The local wedding was held at this home which was a dedicated space for community events, and even for tourists to come and learn cooking from Pak Wayan. The couple dressed up in elaborate costumes with ornate headgear. I heard that some foreigners actually go through a traditional Balinese ceremony like this for their wedding. Personally, I still prefer my groom to be in a suit… (more of this wedding in a bit).

The second wedding was a western beach ceremony held at the Westin, Nusa Dua and dinner reception at the Melia, Nusa Dua. The weather was perfect, and it was a really breezy day… I wish all my Langkawi beach wedding shoots would be as cool (temperature wise!) as this! Here’s Deborah posing for a promo shot.

I typically wouldn’t have combined pink and light blue together as a colour theme, but this works well!

A beautiful set up for the dinner reception at the Melia, Bali.

I’ve been to Bali many times and each time I visit, I still find there’s a certain charm to it.

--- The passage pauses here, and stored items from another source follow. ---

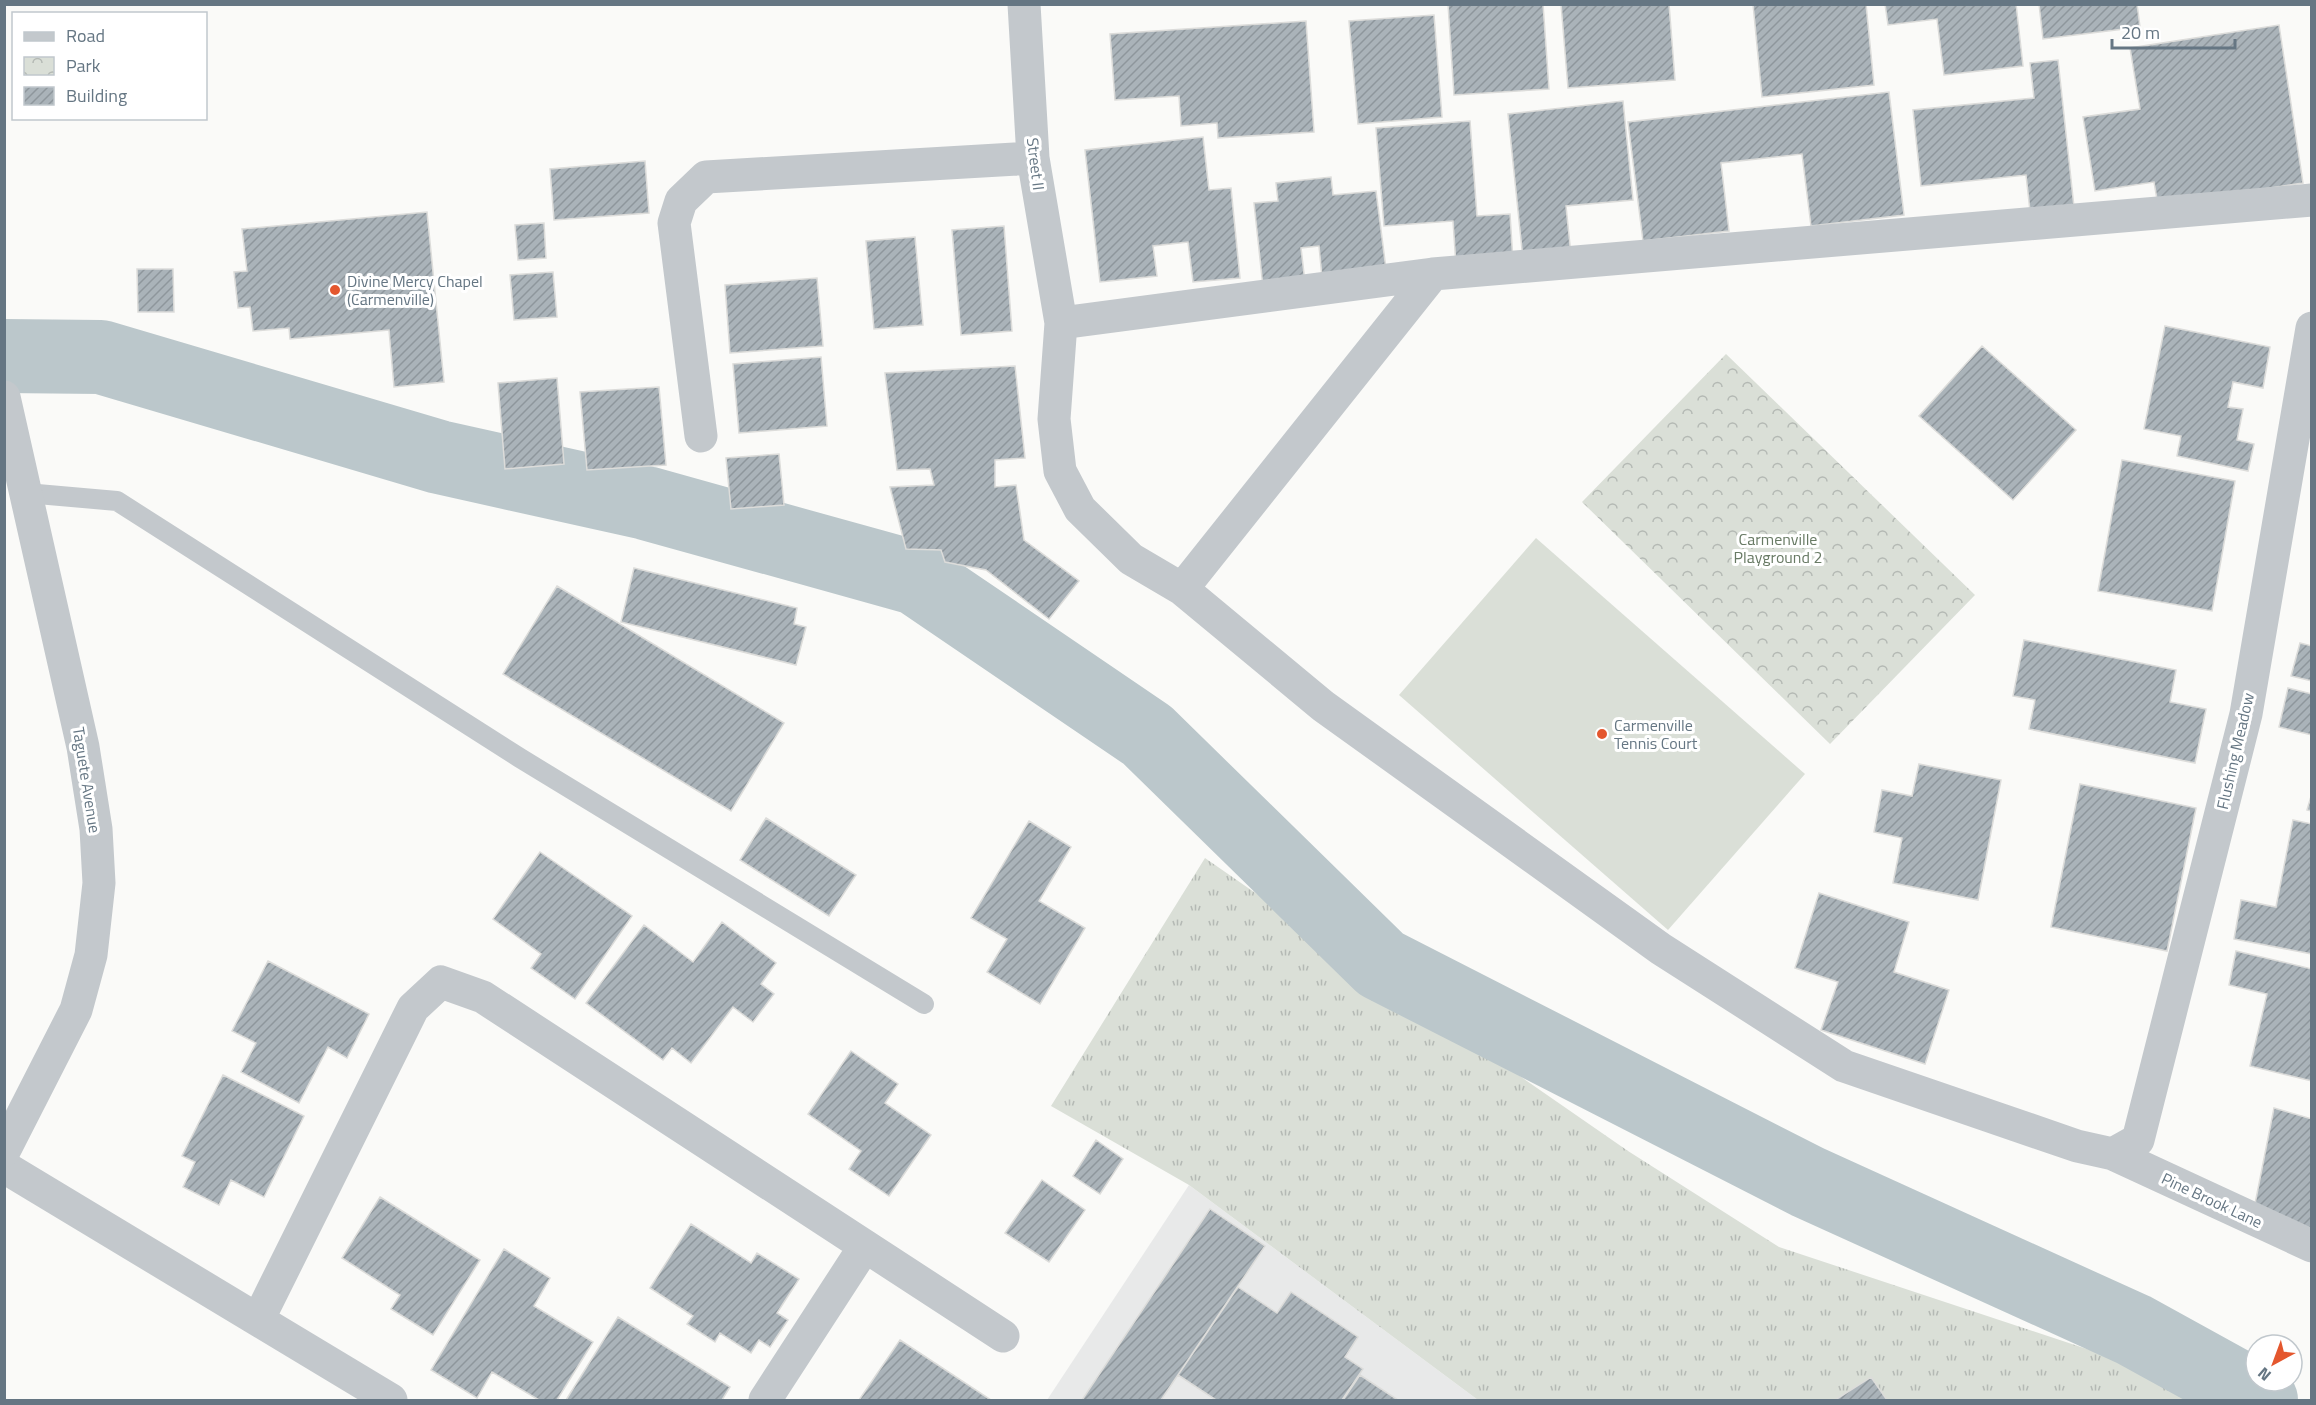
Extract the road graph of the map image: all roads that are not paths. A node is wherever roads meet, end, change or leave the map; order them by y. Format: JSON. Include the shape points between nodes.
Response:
{"nodes":[{"id":1,"x":1024,"y":4,"type":"edge"},
{"id":2,"x":1033,"y":158,"type":"junction"},
{"id":3,"x":2312,"y":200,"type":"edge"},
{"id":4,"x":1433,"y":274,"type":"junction"},
{"id":5,"x":1061,"y":323,"type":"junction"},
{"id":6,"x":2312,"y":328,"type":"edge"},
{"id":7,"x":4,"y":397,"type":"edge"},
{"id":8,"x":701,"y":436,"type":"dead end"},
{"id":9,"x":15,"y":495,"type":"edge"},
{"id":10,"x":1182,"y":589,"type":"junction"},
{"id":11,"x":924,"y":1004,"type":"dead end"},
{"id":12,"x":4,"y":1151,"type":"edge"},
{"id":13,"x":2113,"y":1154,"type":"junction"},
{"id":14,"x":4,"y":1167,"type":"edge"},
{"id":15,"x":865,"y":1246,"type":"junction"},
{"id":16,"x":2312,"y":1246,"type":"edge"},
{"id":17,"x":258,"y":1320,"type":"junction"},
{"id":18,"x":1003,"y":1336,"type":"dead end"},
{"id":19,"x":391,"y":1401,"type":"edge"},
{"id":20,"x":765,"y":1401,"type":"edge"}],
"edges":[{"from":1,"to":2,"type":"street","name":"Street II"},
{"from":2,"to":5,"type":"street","name":"Street II"},
{"from":2,"to":8,"type":"street","via":[[706,177],[681,201],[674,223]]},
{"from":3,"to":4,"type":"street"},
{"from":4,"to":5,"type":"street"},
{"from":4,"to":10,"type":"street"},
{"from":5,"to":10,"type":"street","name":"Street II","via":[[1054,418],[1060,471],[1080,509],[1131,559]]},
{"from":6,"to":13,"type":"street","name":"Flushing Meadow","via":[[2246,714],[2138,1140]]},
{"from":7,"to":9,"type":"street","name":"Taguete Avenue"},
{"from":9,"to":11,"type":"lane","via":[[117,501],[520,758]]},
{"from":9,"to":12,"type":"street","name":"Taguete Avenue","via":[[83,747],[96,829],[99,883],[91,955],[76,1010]]},
{"from":10,"to":13,"type":"street","name":"Pine Brook Lane","via":[[1342,720],[1661,949],[1844,1066],[2077,1146]]},
{"from":13,"to":16,"type":"street","name":"Pine Brook Lane"},
{"from":14,"to":17,"type":"street"},
{"from":15,"to":17,"type":"street","via":[[483,997],[441,982],[413,1008]]},
{"from":15,"to":18,"type":"street"},
{"from":15,"to":20,"type":"street"},
{"from":17,"to":19,"type":"street"}]}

I love everything about it… the culture, the shopping, the beach, and many friendly faces we see along the way.

The thing that intrigued me most about this Balinese Hindu wedding was a ceremony called the tooth-filing ceremony. Yup, you read that right. A younger person related to the couple (in this case, the brother of the groom) had to go through this symbolic ceremony. It basically means that you have to cleanse yourself from 6 weaknesses of the flesh, namely lust, anger, greed, drunkenness, confusion and jealousy. Once this ceremony is performed, it is hoped that the couple will lead a better life in their community.

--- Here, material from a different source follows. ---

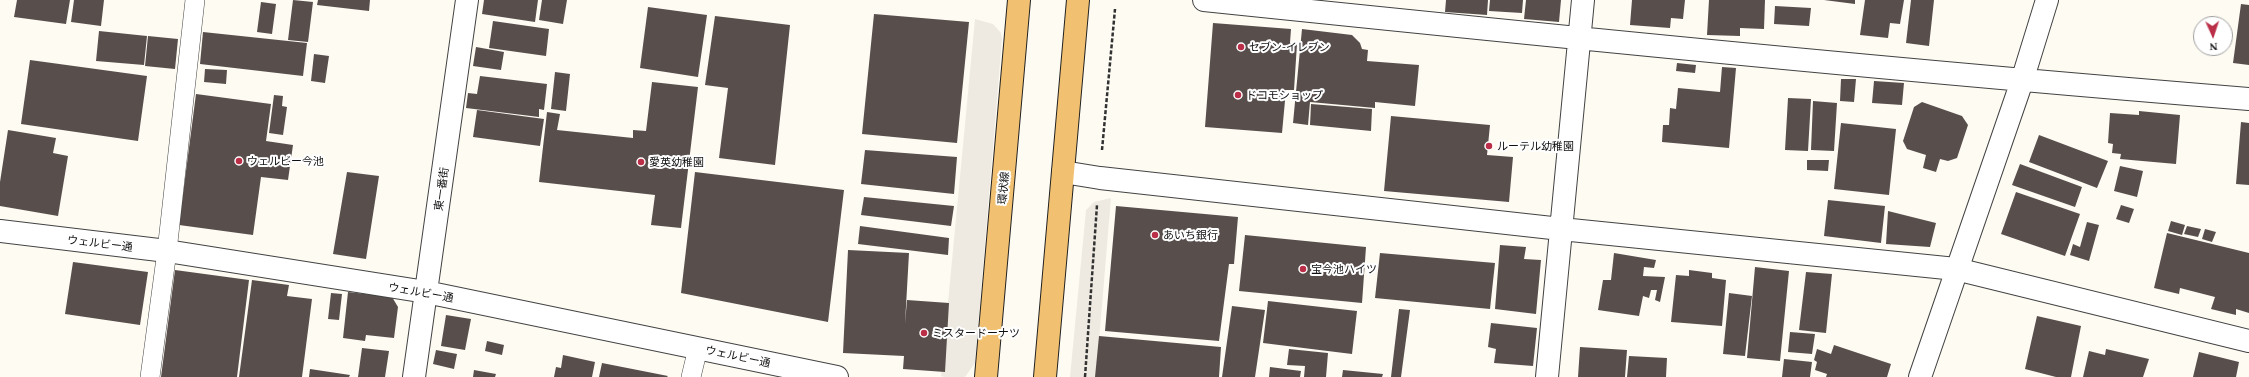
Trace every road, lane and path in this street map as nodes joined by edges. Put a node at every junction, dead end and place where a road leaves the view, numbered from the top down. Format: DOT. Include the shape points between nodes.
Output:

After that, a Hindu priest conducts prayers for the safety, health, future and happiness of the couple.

After the prayers, everyone troops over to the local river where a cleansing ceremony is performed.

Then there’s a parade around the premises.

More prayers, the signing of the official documents, some advice by the Hindu priest (like a sermon!). One of the challenges in shooting a video in a foreign language is the translation afterwards. It’s not easy transcribing interviews for editing later! A tedious job indeed.

And they’re married! I love the fact that everything looked so colourful, exotic and attractive. I love all the cultural aspects of a traditional wedding. We were soon entertained by some Balinese dancers.

Even Deborah Henry joined in the fun! Overall, an awesome experience, though it’s been a while since I directed any TV programs. At least now I can say that I have experienced a traditional Balinese Hindu wedding!